Single cell RNA-seq identifies the origins of heterogeneity in efficient cell transdifferentiation and reprogramming

  1. Mirko Francesconi
  2. Bruno Di Stefano
  3. Clara Berenguer
  4. Luisa de Andrés-Aguayo
  5. Marcos Plana-Carmona
  6. Maria Mendez-Lago
  7. Amy Guillaumet-Adkins
  8. Gustavo Rodriguez-Esteban
  9. Marta Gut
  10. Ivo G Gut
  11. Holger Heyn
  12. Ben Lehner  Is a corresponding author
  13. Thomas Graf  Is a corresponding author
  1. Centre for Genomic Regulation (CRG), The Barcelona Institute of Science and Technology (BIST), Spain
  2. Harvard University, United States
  3. Institució Catalana de Recerca i Estudis Avançats (ICREA), Spain
  4. Universitat Pompeu Fabra (UPF), Spain
7 figures, 1 table and 8 additional files

Figures

Figure 1 with 4 supplements
Single cell gene expression analysis of B cell to macrophage transdifferentiation and B cell to iPSC reprogramming.

(a) Overview of the experimental design, showing time points analysed. (b) Single cell projections onto the first two diffusion components (DC1 and DC2). c-f, as in b, with top 50% of cells expressing selected markers for B cells in red (c) GMP/granulocytes in orange (d) monocytes in purple (e) macrophages in light blue (f) and pluripotent cells in orange-red (g). (h-i) Projection of transdifferentiating cells onto B cell-, macrophage-, and monocyte-specific independent components (h) and reprogramming cells onto, B cell-, mid- and late- pluripotency specific independent components as defined in Figure 1—figure supplement 2a (i).

https://doi.org/10.7554/eLife.41627.002
Figure 1—figure supplement 1
Data pre-processing, batch correction and independent component analysis.

(a) Overview of the data collection and pre-processing steps. (b) Distribution of the top 100 eigenvalues and of single cell projections onto the first four principal components across pools and time points from the gene expression PCA before batch correction. (c) Distribution of the top 100 eigenvalues and of single cell projections onto the first four principal components and component 13 across pools and time points from the PCA of gene expression after MNN batch correction. (d) Distribution of single cell projections onto the 35 independent components across pools and time points. (e), Distribution of the single cell projections onto independent component 33 across plate columns.

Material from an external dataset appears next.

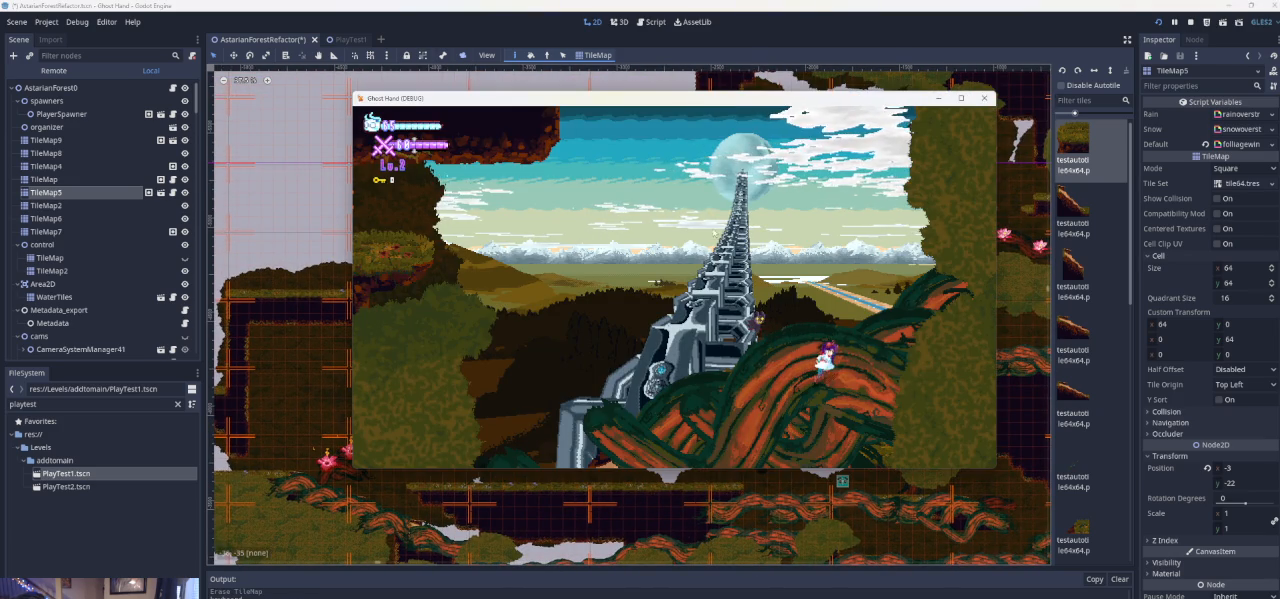
{"buttons": [], "left_stick": "center", "events": []}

https://doi.org/10.7554/eLife.41627.003
Figure 1—figure supplement 2
Characterisation of independent components, gene expression reconstruction and diffusion maps.

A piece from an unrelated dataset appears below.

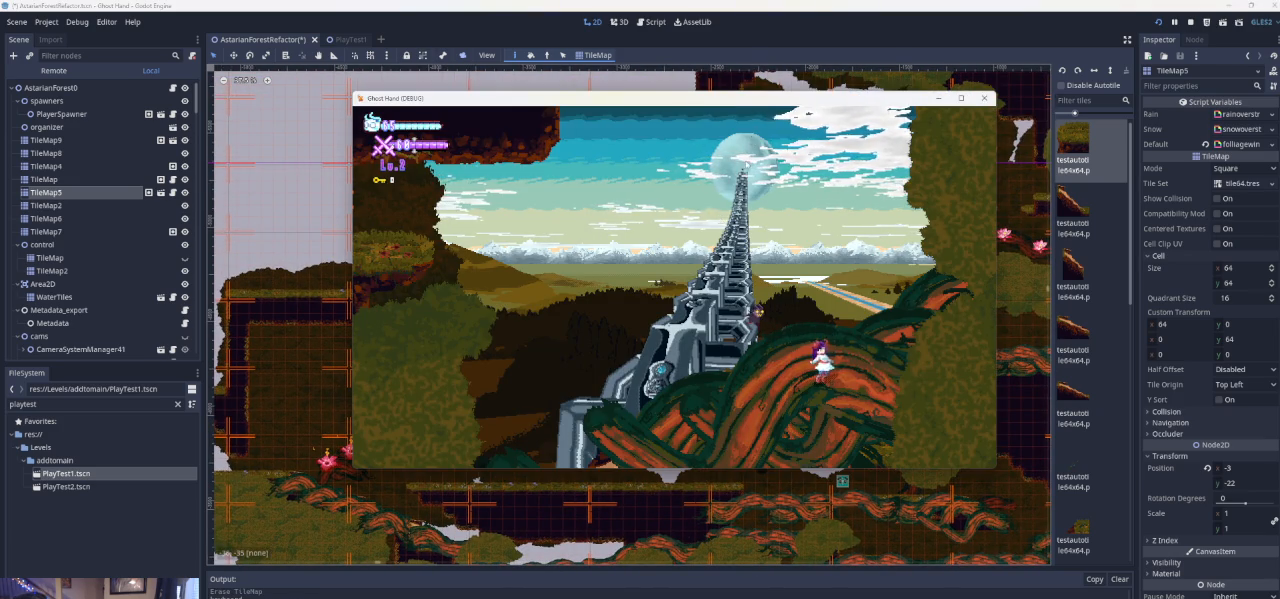
{"buttons": [], "left_stick": "center", "events": []}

(a) Heatmap of the correlations between the gene loadings of selected single cell independent components and gene loadings of selected independent components from the reference mouse cell atlas (Hutchins et al., 2017) (see methods for the definition of cell type specific components). (b) Distribution of the single cell projections (scores) onto the macrophage, mid pluripotency, granulocyte, monocyte, pre-B, late pluripotency, G2/M, oxidative phosphorylation, G1/S and a second oxidative phosphorylation specific components across time points. (c) Cell type projections (scores) onto selected atlas components. (d) Scheme of ICA decomposition the expression data matrix into a matrix of independent sources and mixing matrix. (e) Scheme of reconstruction of gene expression after filtering out components capturing batch effects. (f) diffusion maps calculated with a smaller (left) or larger (right) gaussian kernel sigma than the one used for diffusion map shown in Figure 1b.

https://doi.org/10.7554/eLife.41627.004
Figure 1—figure supplement 3
Single cell analysis of reprogramming and transdifferentiation.

(a) Heatmap of the mean similarity score (scaled correlation, z-score) of single cells to relevant cell types from the reference atlas at each time point during transdifferentiation and reprogramming. (b) Boxplot of Pearson’s correlation between each single cell and all 272 cell types from the atlas at each time point. (c–i) Single cell projections onto the first two diffusion components, with cells expressing top 50% of selected markers for B cells in red (c) GMPs/granulocytes in light orange (d), monocytes in purple (e) and macrophages in light blue (f) early (g), mid (h) and late (i) pluripotency markers in orange-red. (j) Heatmap of genes differentially expressed during transdifferentiation with fold change of at least 1.3 between adjacent time points, single cells are sorted according to diffusion pseudotime. (k) Heatmap of genes differentially expressed at 5% FDR and with fold change of at least 1.3 between 18 hr and the first time point after the branching between transdifferentiation and reprogramming (l) Heatmap of genes upregulated during reprogramming at 5% FDR and with fold change of at least 1.3 between adjacent time points, single cells are sorted according to diffusion pseudotime.

https://doi.org/10.7554/eLife.41627.005
Figure 1—figure supplement 4
Gene expression distribution of markers during reprogramming and transdifferentiation.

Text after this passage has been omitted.